THE PROBLEM
Here the job is to transcribe the data verbatim while leaving each picture out.

Stored data entries
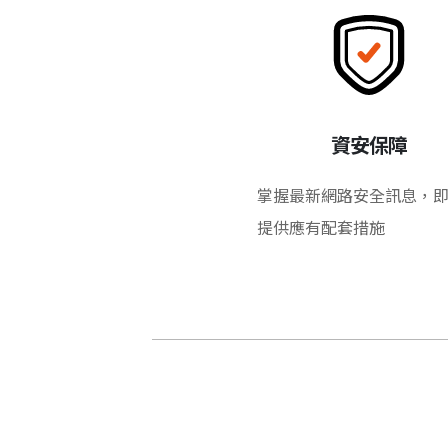
資安保障
掌握最新網路安全訊息，
提供應有配套措施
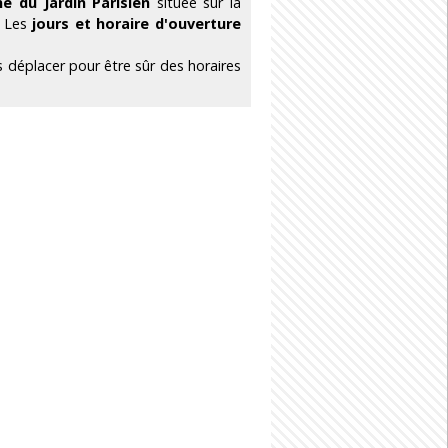
ne du Jardin Parisien
située sur la
. Les
jours et horaire d'ouverture
s déplacer pour être sûr des horaires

TASK RESULT
資安保障
掌握最新網路安全訊息，
提供應有配套措施
ne du Jardin Parisien
située sur la
. Les
jours et horaire d'ouverture
s déplacer pour être sûr des horaires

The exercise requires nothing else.